1.2 Why do we need to verify solutions?

Keypoint: Some equation simplifications are non-invertible

3 examples of 3 Types of equation reduction:

1. \(eq_1\overset{?}{=}eq_2 \overset{\square^2}{\Longrightarrow} eq_1^2\overset{?}{=}eq_2^2\)
2. \(eq_1\overset{?}{=}eq_2 \overset{\sqrt{\square}}{\Longleftarrow} \sqrt{eq_1}\overset{?}{=}\sqrt{eq_2}\)
3. \(eq_1\overset{?}{=}eq_2 \overset{+2}{\Longleftrightarrow} eq_1+2\overset{?}{=}eq_2+2\)

1.3 Functional identities

Imagine if we had a functional identity \[ \forall a: \forall f : f(a) = 1 \]

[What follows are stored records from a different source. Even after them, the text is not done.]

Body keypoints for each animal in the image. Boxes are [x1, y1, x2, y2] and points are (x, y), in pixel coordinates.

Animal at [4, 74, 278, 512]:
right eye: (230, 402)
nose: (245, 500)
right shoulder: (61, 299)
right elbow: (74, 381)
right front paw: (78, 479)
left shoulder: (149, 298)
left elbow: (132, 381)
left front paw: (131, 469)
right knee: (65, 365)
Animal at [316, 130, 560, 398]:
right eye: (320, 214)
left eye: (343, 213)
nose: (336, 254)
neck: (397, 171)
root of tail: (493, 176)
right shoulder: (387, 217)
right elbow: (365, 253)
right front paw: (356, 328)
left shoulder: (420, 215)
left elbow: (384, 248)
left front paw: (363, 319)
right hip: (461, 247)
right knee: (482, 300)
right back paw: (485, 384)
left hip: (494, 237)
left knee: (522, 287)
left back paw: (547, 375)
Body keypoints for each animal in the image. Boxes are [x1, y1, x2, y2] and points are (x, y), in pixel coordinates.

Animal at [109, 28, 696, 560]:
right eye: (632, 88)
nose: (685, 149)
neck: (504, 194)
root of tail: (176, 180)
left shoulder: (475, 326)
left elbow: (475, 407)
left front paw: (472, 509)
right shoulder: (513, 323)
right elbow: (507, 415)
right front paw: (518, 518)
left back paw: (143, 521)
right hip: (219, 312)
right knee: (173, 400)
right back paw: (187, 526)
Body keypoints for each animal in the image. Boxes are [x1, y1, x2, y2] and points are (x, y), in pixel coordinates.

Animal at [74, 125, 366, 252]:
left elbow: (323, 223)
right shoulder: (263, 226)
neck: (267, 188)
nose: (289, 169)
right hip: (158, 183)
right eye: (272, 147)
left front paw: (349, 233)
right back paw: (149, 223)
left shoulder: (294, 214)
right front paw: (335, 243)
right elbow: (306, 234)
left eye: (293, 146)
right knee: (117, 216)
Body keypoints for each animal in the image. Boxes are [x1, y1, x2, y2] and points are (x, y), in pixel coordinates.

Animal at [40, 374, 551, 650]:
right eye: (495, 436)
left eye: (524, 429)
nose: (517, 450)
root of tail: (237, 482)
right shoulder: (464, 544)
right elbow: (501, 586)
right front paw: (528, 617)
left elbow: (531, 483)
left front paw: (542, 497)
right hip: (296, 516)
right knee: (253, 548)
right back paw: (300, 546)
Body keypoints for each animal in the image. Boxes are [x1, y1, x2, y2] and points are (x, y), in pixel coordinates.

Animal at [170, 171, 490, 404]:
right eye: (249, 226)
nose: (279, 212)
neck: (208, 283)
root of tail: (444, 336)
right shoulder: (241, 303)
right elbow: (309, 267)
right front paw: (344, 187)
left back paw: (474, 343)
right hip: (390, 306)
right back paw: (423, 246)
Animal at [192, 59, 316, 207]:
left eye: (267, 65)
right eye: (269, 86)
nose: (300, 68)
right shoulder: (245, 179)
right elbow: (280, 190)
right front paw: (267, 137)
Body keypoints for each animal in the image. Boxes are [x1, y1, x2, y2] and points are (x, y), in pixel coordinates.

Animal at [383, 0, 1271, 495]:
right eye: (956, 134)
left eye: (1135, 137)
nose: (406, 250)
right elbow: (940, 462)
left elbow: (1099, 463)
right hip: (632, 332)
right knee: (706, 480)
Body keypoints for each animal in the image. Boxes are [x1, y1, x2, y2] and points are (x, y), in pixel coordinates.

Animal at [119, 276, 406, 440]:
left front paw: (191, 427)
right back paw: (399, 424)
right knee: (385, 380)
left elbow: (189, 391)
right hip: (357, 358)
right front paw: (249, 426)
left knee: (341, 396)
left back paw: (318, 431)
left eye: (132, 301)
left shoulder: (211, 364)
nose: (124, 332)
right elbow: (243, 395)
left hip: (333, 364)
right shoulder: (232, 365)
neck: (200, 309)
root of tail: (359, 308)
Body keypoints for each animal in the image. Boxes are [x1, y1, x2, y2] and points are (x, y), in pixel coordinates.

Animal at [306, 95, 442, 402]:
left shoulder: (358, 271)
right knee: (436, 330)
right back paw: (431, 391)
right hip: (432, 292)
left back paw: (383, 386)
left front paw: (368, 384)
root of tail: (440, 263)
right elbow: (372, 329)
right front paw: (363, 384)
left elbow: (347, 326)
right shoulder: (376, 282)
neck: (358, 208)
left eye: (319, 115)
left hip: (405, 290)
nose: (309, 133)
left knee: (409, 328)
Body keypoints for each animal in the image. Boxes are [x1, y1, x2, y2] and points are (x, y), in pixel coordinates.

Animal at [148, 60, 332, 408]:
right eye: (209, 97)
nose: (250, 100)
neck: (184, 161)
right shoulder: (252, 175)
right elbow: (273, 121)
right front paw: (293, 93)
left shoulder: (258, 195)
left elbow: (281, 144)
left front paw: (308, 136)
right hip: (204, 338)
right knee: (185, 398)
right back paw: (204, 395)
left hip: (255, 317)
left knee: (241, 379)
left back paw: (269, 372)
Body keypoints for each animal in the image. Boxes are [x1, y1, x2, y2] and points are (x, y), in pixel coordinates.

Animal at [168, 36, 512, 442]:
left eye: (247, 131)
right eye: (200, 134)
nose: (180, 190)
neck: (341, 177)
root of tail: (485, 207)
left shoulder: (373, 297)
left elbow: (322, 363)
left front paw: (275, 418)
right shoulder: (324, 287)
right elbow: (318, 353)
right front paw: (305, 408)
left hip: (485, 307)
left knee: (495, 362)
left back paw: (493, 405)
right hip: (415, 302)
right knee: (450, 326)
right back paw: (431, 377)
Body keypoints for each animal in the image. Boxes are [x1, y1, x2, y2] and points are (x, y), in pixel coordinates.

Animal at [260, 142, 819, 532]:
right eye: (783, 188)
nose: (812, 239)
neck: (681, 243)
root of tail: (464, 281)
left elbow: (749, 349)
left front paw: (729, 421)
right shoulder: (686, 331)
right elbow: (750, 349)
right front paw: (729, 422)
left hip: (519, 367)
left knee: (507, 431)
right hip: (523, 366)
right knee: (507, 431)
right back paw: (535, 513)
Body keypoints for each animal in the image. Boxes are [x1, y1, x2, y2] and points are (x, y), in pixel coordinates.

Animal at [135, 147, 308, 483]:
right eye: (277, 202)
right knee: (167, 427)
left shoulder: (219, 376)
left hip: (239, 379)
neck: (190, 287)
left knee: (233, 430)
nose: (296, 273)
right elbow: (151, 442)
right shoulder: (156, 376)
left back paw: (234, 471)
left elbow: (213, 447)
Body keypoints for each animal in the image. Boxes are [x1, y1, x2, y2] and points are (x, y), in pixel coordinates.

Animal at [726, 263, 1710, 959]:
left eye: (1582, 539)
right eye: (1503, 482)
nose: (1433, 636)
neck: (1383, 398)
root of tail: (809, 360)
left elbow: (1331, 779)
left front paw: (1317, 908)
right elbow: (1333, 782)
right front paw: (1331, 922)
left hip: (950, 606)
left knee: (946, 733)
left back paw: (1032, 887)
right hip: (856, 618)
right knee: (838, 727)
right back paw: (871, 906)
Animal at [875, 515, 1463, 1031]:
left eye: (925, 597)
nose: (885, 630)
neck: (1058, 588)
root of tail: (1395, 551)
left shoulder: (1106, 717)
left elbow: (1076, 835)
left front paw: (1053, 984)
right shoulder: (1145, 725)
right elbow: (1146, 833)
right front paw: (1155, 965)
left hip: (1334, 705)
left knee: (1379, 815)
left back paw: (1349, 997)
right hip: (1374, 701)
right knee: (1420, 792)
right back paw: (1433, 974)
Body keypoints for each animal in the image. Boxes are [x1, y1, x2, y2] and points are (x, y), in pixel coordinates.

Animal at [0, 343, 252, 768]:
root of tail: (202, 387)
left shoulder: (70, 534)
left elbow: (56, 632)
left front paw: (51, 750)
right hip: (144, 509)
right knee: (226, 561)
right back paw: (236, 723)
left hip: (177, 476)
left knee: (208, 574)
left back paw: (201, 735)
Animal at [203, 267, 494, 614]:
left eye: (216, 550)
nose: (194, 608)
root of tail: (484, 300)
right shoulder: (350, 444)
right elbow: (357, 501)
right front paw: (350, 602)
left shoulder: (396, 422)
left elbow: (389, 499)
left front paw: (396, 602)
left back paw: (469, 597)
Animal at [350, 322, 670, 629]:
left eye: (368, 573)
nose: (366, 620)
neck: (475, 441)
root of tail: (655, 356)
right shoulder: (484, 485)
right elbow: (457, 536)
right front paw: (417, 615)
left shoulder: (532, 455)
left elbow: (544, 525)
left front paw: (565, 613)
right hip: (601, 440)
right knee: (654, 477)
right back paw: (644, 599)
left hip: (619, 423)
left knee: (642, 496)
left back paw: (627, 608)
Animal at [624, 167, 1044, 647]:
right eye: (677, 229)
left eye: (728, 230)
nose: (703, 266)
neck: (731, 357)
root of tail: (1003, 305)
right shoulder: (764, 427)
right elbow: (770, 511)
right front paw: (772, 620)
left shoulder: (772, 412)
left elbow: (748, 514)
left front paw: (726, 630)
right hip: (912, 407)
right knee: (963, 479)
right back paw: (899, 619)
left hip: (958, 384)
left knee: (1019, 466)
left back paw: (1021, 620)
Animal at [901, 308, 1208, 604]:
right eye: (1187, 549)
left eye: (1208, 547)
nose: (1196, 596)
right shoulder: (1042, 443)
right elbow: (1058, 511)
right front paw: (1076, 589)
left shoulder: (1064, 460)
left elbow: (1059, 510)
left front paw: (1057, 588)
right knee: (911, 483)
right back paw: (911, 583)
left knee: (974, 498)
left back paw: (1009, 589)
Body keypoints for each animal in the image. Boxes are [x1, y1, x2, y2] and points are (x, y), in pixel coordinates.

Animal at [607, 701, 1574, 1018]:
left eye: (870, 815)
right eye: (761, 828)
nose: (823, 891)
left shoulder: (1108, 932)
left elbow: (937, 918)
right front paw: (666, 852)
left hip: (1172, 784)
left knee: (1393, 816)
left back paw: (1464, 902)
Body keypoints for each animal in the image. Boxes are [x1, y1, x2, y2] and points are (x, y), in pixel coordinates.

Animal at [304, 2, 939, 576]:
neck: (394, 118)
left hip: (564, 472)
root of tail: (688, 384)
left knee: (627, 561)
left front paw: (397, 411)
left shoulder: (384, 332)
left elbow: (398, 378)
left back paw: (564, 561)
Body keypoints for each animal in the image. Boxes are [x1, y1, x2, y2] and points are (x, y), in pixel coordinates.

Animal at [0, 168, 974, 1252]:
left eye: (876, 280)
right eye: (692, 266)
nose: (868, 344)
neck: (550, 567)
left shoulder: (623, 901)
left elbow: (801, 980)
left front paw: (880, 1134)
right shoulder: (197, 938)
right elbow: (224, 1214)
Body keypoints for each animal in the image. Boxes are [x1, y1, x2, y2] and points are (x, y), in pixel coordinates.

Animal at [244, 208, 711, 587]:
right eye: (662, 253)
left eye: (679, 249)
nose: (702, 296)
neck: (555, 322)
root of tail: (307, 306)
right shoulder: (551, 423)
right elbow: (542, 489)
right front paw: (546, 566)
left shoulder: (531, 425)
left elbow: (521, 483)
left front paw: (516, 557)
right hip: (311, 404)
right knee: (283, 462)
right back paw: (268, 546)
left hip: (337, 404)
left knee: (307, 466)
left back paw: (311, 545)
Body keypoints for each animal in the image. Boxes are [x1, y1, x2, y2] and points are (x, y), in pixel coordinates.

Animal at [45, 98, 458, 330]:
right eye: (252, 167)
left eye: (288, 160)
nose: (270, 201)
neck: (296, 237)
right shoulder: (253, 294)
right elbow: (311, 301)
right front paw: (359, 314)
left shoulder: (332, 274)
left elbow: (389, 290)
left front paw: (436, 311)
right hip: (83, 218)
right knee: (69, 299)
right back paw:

The only function that satisfies this is \(f(x) = 1\)

Note \(\{\forall a: \forall f : f(a) = 1\} \neq \{f(x) = 1\}\)

One is a functional identity and the other is a single function.

1.4 Substitution method

Logarithm satisfies \(\forall x,y : \forall f:f(x \cdot y) = f(x) + f(y)\)

• \([assume\ \hat{a}]\)
  • \([let\ \exists \bar{b}, \bar{b}= 1]\)
    • \([assume\ \hat{f}]\)
      • plug in \(\hat{a} , \bar{b}, \hat{f}\) into functional identity
      • \(\hat{f}(\hat{a} \cdot \bar{b}) = \hat{f}(\hat{a}) + \hat{f}(\bar{b})\) , apply substitution \(\bar{b} = 1\)
      • \(\hat{f}(\hat{a} \cdot 1) = \hat{f}(\hat{a}) + \hat{f}(1)\)
      • \(\hat{f}(\hat{a}) = \hat{f}(\hat{a}) + \hat{f}(1)\)
      • conclude \(\hat{f}(1) = 0\)
    • \(\forall f:f(1) = 0\) discharge arbitrary \(\hat{f}\)
  • \(b\) is no longer in context; Simply drop existential quantifier instead of discharging
• \(\forall a : \forall f: f(1) = 0\) discharge arbitrary \(\hat{a}\)

Plug back our conclusion back into original functional identity for verification (not shown here).

Notice \(Log(1) = 0\)

\(f(1) = 0\) is true for any function f that satisfies the identity \(f(x \cdot y) = f(x) + f(y)\)